Assignment:
Below are the records; copy exactly the stretch from the line containing "X-154330Y58260D03*" through the line containing "X363390Y289150D03*", both ends included, and nothing else.

Record set:

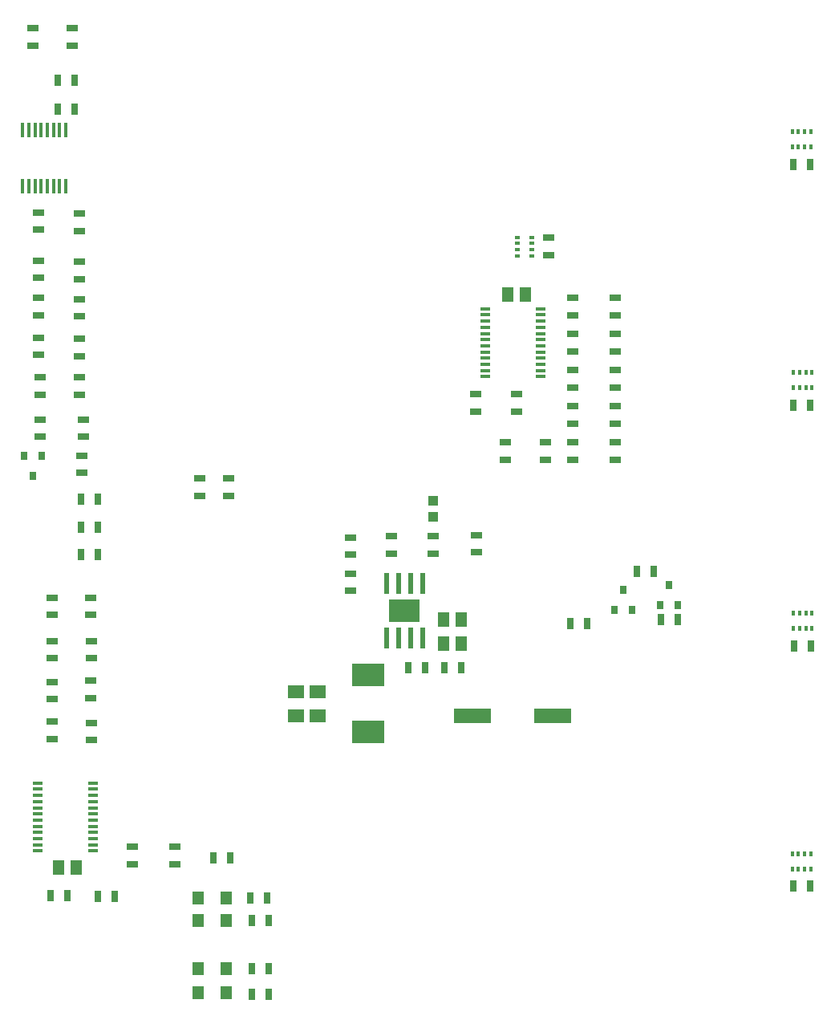
<source format=gbr>
G04 EAGLE Gerber RS-274X export*
G75*
%MOMM*%
%FSLAX34Y34*%
%LPD*%
%INSolderpaste Top*%
%IPPOS*%
%AMOC8*
5,1,8,0,0,1.08239X$1,22.5*%
G01*
%ADD10R,1.200000X0.800000*%
%ADD11R,1.200000X1.400000*%
%ADD12R,0.800000X1.200000*%
%ADD13R,0.990600X0.304800*%
%ADD14R,1.300000X1.500000*%
%ADD15R,0.400000X1.600000*%
%ADD16R,0.800000X0.900000*%
%ADD17R,0.350000X0.500000*%
%ADD18R,0.500000X0.350000*%
%ADD19R,3.900000X1.600000*%
%ADD20R,0.533400X2.199641*%
%ADD21R,0.609600X2.209800*%
%ADD22R,0.497841X2.199641*%
%ADD23R,3.200400X2.387600*%
%ADD24R,1.000000X1.100000*%
%ADD25R,3.500000X2.350000*%
%ADD26R,1.800000X1.400000*%


D10*
X43180Y16400D03*
X43180Y34400D03*
X12700Y16400D03*
X12700Y34400D03*
D11*
X10400Y-407670D03*
X40400Y-407670D03*
D12*
X83930Y-407670D03*
X65930Y-407670D03*
X421750Y-118110D03*
X403750Y-118110D03*
X638700Y-394970D03*
X656700Y-394970D03*
X639970Y-142240D03*
X657970Y-142240D03*
X638700Y111760D03*
X656700Y111760D03*
X638700Y365760D03*
X656700Y365760D03*
D10*
X381000Y288400D03*
X381000Y270400D03*
D13*
X372078Y142050D03*
X372078Y148550D03*
X372078Y155050D03*
X372078Y161550D03*
X372078Y168050D03*
X372078Y174550D03*
X372078Y181050D03*
X372078Y187550D03*
X372078Y194050D03*
X372078Y200550D03*
X313722Y200550D03*
X313722Y194050D03*
X313722Y187550D03*
X313722Y181050D03*
X313722Y174550D03*
X313722Y168050D03*
X313722Y161550D03*
X313722Y155050D03*
X313722Y148550D03*
X313722Y142050D03*
X372078Y207050D03*
X313722Y207050D03*
X372078Y213550D03*
X313722Y213550D03*
D14*
X337210Y228600D03*
X356210Y228600D03*
D10*
X450850Y72500D03*
X450850Y54500D03*
X406400Y72500D03*
X406400Y54500D03*
X450850Y110600D03*
X450850Y92600D03*
X406400Y110600D03*
X406400Y92600D03*
X450850Y148700D03*
X450850Y130700D03*
X406400Y148700D03*
X406400Y130700D03*
X450850Y186800D03*
X450850Y168800D03*
X406400Y186800D03*
X406400Y168800D03*
X450850Y224900D03*
X450850Y206900D03*
X406400Y224900D03*
X406400Y206900D03*
X346710Y123300D03*
X346710Y105300D03*
X335280Y72500D03*
X335280Y54500D03*
X303530Y123300D03*
X303530Y105300D03*
X377190Y54500D03*
X377190Y72500D03*
D13*
X-158718Y-286830D03*
X-158718Y-293330D03*
X-158718Y-299830D03*
X-158718Y-306330D03*
X-158718Y-312830D03*
X-158718Y-319330D03*
X-158718Y-325830D03*
X-158718Y-332330D03*
X-158718Y-338830D03*
X-158718Y-345330D03*
X-100362Y-345330D03*
X-100362Y-338830D03*
X-100362Y-332330D03*
X-100362Y-325830D03*
X-100362Y-319330D03*
X-100362Y-312830D03*
X-100362Y-306330D03*
X-100362Y-299830D03*
X-100362Y-293330D03*
X-100362Y-286830D03*
X-158718Y-351830D03*
X-100362Y-351830D03*
X-158718Y-358330D03*
X-100362Y-358330D03*
D14*
X-117500Y-375920D03*
X-136500Y-375920D03*
D10*
X-143510Y-155050D03*
X-143510Y-137050D03*
X-101600Y-155050D03*
X-101600Y-137050D03*
X-143510Y-240140D03*
X-143510Y-222140D03*
X-101600Y-241410D03*
X-101600Y-223410D03*
X-143510Y-198230D03*
X-143510Y-180230D03*
X-102870Y-196960D03*
X-102870Y-178960D03*
X-102870Y-109330D03*
X-102870Y-91330D03*
X-143510Y-109330D03*
X-143510Y-91330D03*
D12*
X-95360Y-406400D03*
X-77360Y-406400D03*
D10*
X-13970Y-372220D03*
X-13970Y-354220D03*
X-58420Y-372220D03*
X-58420Y-354220D03*
D12*
X-126890Y-405130D03*
X-144890Y-405130D03*
D15*
X-128880Y401880D03*
X-135380Y401880D03*
X-141880Y401880D03*
X-148380Y401880D03*
X-154880Y401880D03*
X-161380Y401880D03*
X-167880Y401880D03*
X-174380Y401880D03*
X-174380Y342880D03*
X-167880Y342880D03*
X-161380Y342880D03*
X-154880Y342880D03*
X-148380Y342880D03*
X-141880Y342880D03*
X-135380Y342880D03*
X-128880Y342880D03*
D16*
X-154330Y58260D03*
X-173330Y58260D03*
X-163830Y37260D03*
D10*
X-114300Y313800D03*
X-114300Y295800D03*
D12*
X-137270Y454660D03*
X-119270Y454660D03*
D10*
X-157480Y182990D03*
X-157480Y164990D03*
X-114300Y181720D03*
X-114300Y163720D03*
X-157480Y246270D03*
X-157480Y264270D03*
X-114300Y245000D03*
X-114300Y263000D03*
D12*
X-137270Y424180D03*
X-119270Y424180D03*
D10*
X-157480Y315070D03*
X-157480Y297070D03*
X-157480Y206900D03*
X-157480Y224900D03*
X-114300Y205630D03*
X-114300Y223630D03*
X-163830Y509380D03*
X-163830Y491380D03*
X-121920Y491380D03*
X-121920Y509380D03*
D12*
X-113140Y12700D03*
X-95140Y12700D03*
X-113140Y-16510D03*
X-95140Y-16510D03*
X-113140Y-45720D03*
X-95140Y-45720D03*
D17*
X637950Y-361860D03*
X644450Y-361860D03*
X650950Y-361860D03*
X657450Y-361860D03*
X657450Y-377360D03*
X650950Y-377360D03*
X644450Y-377360D03*
X637950Y-377360D03*
X639220Y-107860D03*
X645720Y-107860D03*
X652220Y-107860D03*
X658720Y-107860D03*
X658720Y-123360D03*
X652220Y-123360D03*
X645720Y-123360D03*
X639220Y-123360D03*
D18*
X347890Y269650D03*
X347890Y276150D03*
X347890Y282650D03*
X347890Y289150D03*
X363390Y289150D03*
X363390Y282650D03*
X363390Y276150D03*
X363390Y269650D03*
D17*
X639220Y146140D03*
X645720Y146140D03*
X652220Y146140D03*
X658720Y146140D03*
X658720Y130640D03*
X652220Y130640D03*
X645720Y130640D03*
X639220Y130640D03*
X637950Y400140D03*
X644450Y400140D03*
X650950Y400140D03*
X657450Y400140D03*
X657450Y384640D03*
X650950Y384640D03*
X644450Y384640D03*
X637950Y384640D03*
D10*
X-111760Y58530D03*
X-111760Y40530D03*
D19*
X385400Y-215900D03*
X300400Y-215900D03*
D10*
X-114300Y123080D03*
X-114300Y141080D03*
X-110490Y78630D03*
X-110490Y96630D03*
X-156210Y123080D03*
X-156210Y141080D03*
X-156210Y78630D03*
X-156210Y96630D03*
D11*
X10400Y-508000D03*
X40400Y-508000D03*
D12*
X85200Y-509270D03*
X67200Y-509270D03*
D11*
X10400Y-431800D03*
X40400Y-431800D03*
D12*
X85200Y-431800D03*
X67200Y-431800D03*
D11*
X10400Y-482600D03*
X40400Y-482600D03*
D12*
X85200Y-482600D03*
X67200Y-482600D03*
X26560Y-365760D03*
X44560Y-365760D03*
D16*
X450240Y-103980D03*
X469240Y-103980D03*
X459740Y-82980D03*
X498500Y-98900D03*
X517500Y-98900D03*
X508000Y-77900D03*
D12*
X491600Y-63500D03*
X473600Y-63500D03*
X517000Y-114300D03*
X499000Y-114300D03*
D20*
X247650Y-76454D03*
D21*
X234950Y-76454D03*
D22*
X222250Y-76454D03*
X209550Y-76454D03*
X209550Y-133604D03*
X222250Y-133604D03*
X234950Y-133604D03*
X247650Y-133604D03*
D23*
X228600Y-104902D03*
D12*
X250300Y-165100D03*
X232300Y-165100D03*
D14*
X269900Y-114300D03*
X288900Y-114300D03*
X269900Y-139700D03*
X288900Y-139700D03*
D12*
X270400Y-165100D03*
X288400Y-165100D03*
D10*
X171450Y-45830D03*
X171450Y-27830D03*
X259080Y-44560D03*
X259080Y-26560D03*
X214630Y-44560D03*
X214630Y-26560D03*
X171450Y-83930D03*
X171450Y-65930D03*
D24*
X259080Y-5960D03*
X259080Y11040D03*
D10*
X304800Y-25290D03*
X304800Y-43290D03*
D25*
X190700Y-172950D03*
X190700Y-232950D03*
D26*
X137160Y-190500D03*
X137160Y-215900D03*
X114300Y-190500D03*
X114300Y-215900D03*
M02*

</source>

Result for this task:
X-154330Y58260D03*
X-173330Y58260D03*
X-163830Y37260D03*
D10*
X-114300Y313800D03*
X-114300Y295800D03*
D12*
X-137270Y454660D03*
X-119270Y454660D03*
D10*
X-157480Y182990D03*
X-157480Y164990D03*
X-114300Y181720D03*
X-114300Y163720D03*
X-157480Y246270D03*
X-157480Y264270D03*
X-114300Y245000D03*
X-114300Y263000D03*
D12*
X-137270Y424180D03*
X-119270Y424180D03*
D10*
X-157480Y315070D03*
X-157480Y297070D03*
X-157480Y206900D03*
X-157480Y224900D03*
X-114300Y205630D03*
X-114300Y223630D03*
X-163830Y509380D03*
X-163830Y491380D03*
X-121920Y491380D03*
X-121920Y509380D03*
D12*
X-113140Y12700D03*
X-95140Y12700D03*
X-113140Y-16510D03*
X-95140Y-16510D03*
X-113140Y-45720D03*
X-95140Y-45720D03*
D17*
X637950Y-361860D03*
X644450Y-361860D03*
X650950Y-361860D03*
X657450Y-361860D03*
X657450Y-377360D03*
X650950Y-377360D03*
X644450Y-377360D03*
X637950Y-377360D03*
X639220Y-107860D03*
X645720Y-107860D03*
X652220Y-107860D03*
X658720Y-107860D03*
X658720Y-123360D03*
X652220Y-123360D03*
X645720Y-123360D03*
X639220Y-123360D03*
D18*
X347890Y269650D03*
X347890Y276150D03*
X347890Y282650D03*
X347890Y289150D03*
X363390Y289150D03*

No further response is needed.